Thénardier finit par fournir des informations destinées au chantage et finit au lieu de cela par révéler le rôle de Valjean dans le sauvetage de Marius. La reconnaissance arrive tard. Marius et Cosette rejoignent Valjean près de la fin de sa vie, permettant la réconciliation sans rendre le temps perdu. Les chandeliers de l’évêque demeurent liés à l’acte initial de miséricorde, achevant une ligne morale sans prétendre que chaque blessure aurait été réparée.
La rédemption de Valjean convainc parce qu’elle n’efface pas les conséquences. Fantine est toujours morte ; les insurgés sont toujours vaincus ; Javert ne peut supporter la contradiction ; et le secret de Valjean a causé de la douleur autant que de la protection. Une personne transformée peut agir justement, mais la transformation ne réécrit pas le monde dans lequel ces actes s’inscrivent.

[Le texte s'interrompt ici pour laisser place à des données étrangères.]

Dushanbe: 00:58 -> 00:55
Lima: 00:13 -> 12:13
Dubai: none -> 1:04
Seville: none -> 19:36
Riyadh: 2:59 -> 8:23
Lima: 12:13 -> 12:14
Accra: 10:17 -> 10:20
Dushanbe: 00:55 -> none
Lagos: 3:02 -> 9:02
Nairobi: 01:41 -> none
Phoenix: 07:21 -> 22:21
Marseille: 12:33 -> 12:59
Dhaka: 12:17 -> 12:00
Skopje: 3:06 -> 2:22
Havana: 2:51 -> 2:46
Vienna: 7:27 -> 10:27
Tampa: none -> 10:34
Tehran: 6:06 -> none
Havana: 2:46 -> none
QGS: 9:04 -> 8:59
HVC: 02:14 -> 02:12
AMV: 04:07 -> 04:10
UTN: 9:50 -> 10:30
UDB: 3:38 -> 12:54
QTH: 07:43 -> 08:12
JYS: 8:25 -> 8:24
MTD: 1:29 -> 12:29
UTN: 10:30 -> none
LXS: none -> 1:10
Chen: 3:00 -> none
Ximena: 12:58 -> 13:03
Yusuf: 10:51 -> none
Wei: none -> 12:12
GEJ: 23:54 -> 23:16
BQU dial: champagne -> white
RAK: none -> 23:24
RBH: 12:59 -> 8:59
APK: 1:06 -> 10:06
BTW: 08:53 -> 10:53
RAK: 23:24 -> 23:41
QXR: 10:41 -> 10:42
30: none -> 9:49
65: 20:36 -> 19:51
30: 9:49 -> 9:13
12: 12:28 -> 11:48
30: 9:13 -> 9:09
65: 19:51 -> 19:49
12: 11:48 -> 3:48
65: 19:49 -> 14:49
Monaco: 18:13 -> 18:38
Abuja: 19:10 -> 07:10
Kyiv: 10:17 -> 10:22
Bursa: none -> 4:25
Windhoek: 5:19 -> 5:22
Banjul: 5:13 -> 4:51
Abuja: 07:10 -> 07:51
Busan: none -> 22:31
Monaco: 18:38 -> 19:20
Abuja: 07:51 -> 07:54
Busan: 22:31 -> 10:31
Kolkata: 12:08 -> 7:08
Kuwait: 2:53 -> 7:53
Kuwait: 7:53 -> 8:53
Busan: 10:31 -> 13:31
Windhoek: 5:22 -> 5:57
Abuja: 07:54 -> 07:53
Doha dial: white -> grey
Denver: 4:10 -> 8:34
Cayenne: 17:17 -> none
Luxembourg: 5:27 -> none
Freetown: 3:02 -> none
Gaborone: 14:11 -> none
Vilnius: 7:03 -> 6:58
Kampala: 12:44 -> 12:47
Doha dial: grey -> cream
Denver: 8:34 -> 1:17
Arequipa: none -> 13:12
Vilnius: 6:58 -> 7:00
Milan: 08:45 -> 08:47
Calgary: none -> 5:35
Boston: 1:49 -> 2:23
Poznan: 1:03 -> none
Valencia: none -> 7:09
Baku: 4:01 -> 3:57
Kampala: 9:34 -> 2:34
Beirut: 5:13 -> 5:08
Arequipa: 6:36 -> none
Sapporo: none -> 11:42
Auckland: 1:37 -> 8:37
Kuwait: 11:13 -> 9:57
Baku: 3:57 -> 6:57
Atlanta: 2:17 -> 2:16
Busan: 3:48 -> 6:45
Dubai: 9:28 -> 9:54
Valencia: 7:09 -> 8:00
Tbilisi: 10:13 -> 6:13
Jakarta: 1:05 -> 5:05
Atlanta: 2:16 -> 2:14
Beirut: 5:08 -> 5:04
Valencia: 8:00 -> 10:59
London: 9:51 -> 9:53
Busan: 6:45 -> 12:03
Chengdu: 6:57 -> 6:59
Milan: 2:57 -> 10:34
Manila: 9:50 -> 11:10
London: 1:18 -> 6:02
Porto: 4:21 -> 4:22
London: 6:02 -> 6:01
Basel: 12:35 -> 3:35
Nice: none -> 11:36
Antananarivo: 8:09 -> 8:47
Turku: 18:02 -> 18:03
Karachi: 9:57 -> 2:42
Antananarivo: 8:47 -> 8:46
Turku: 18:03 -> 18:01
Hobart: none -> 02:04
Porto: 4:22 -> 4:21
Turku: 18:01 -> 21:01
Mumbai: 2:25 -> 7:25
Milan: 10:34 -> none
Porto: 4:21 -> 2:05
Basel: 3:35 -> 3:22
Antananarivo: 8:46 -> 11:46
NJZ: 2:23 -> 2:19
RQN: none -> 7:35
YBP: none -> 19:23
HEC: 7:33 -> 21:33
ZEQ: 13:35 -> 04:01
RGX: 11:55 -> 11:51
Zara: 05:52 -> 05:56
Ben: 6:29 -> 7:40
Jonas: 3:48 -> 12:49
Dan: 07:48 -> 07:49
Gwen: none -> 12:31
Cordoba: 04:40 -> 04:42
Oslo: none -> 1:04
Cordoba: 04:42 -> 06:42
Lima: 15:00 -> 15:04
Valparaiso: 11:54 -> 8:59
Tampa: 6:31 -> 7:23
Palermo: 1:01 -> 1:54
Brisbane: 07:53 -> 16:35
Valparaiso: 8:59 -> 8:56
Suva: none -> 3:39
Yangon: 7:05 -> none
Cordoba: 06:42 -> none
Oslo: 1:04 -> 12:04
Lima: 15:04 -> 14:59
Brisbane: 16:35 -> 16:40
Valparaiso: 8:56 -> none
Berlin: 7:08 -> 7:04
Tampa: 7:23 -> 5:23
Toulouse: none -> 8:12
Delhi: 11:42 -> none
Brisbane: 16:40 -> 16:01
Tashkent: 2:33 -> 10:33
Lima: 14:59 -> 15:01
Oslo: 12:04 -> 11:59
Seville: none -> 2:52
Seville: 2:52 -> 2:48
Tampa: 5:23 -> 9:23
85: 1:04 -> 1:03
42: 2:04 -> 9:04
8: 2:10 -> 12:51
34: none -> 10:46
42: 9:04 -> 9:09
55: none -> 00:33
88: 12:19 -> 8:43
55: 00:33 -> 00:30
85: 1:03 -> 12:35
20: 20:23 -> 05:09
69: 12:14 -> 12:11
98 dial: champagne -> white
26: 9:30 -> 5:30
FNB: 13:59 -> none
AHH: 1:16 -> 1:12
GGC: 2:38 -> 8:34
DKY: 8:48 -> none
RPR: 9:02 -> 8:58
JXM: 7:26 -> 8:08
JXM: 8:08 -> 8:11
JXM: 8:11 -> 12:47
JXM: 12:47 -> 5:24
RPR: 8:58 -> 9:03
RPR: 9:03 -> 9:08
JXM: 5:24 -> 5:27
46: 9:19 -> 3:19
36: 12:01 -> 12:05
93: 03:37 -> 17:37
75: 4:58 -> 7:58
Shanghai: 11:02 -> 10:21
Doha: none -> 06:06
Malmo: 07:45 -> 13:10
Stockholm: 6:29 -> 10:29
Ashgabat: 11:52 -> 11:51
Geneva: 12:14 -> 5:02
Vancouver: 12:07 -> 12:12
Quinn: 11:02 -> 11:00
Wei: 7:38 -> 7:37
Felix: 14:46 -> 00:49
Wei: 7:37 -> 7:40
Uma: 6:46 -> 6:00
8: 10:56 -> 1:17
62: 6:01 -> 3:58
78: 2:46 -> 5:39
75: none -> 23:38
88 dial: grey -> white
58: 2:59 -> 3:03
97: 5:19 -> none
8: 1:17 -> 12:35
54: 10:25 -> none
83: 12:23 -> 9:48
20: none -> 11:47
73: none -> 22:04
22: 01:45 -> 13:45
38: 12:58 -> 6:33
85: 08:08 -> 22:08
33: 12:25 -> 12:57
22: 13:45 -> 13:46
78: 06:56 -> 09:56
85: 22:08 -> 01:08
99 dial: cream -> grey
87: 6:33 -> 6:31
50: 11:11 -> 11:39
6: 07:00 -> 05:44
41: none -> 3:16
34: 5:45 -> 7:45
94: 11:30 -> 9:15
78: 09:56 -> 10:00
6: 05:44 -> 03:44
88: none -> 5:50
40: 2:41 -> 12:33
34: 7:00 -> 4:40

Public visé, comparaisons et bilan final
Ce roman s’adresse à des lecteurs prêts à accepter l’ampleur comme méthode. Son récit central est tendu et émotionnellement direct, mais les essais historiques et les arguments institutionnels ne sont pas des ornements facultatifs. Les lecteurs qui attendent un réalisme psychologique dépouillé pourront trouver le symbolisme, les coïncidences et les interventions du narrateur excessifs. Les lecteurs intéressés par la manière dont la fiction relie l’éthique privée aux systèmes publics trouveront peu de romans plus ambitieux.
Pour comparer, Notre-Dame de Paris montre Hugo utilisant l’architecture et le spectacle dans un cadre historique plus ancien. I promessi sposi associe aussi vies privées, catastrophe publique, foi et narration historique, tandis que War and Peace propose un autre rapport entre histoires familiales et grande histoire. D’autres classiques de grande ampleur figurent dans littérature classique.
Les Misérables reste essentiel parce qu’il exige davantage de la miséricorde que l’approbation émotionnelle. La miséricorde doit produire du travail, de la protection, de la confession, du risque et enfin du renoncement. En face se dresse une société qui convertit sans cesse un acte, un statut ou une peine en identité permanente. Le roman de Hugo ne prouve pas que la bonté individuelle puisse réparer chaque institution ; il montre pourquoi aucune institution ne mérite confiance si elle ne peut reconnaître qu’une vie humaine peut changer.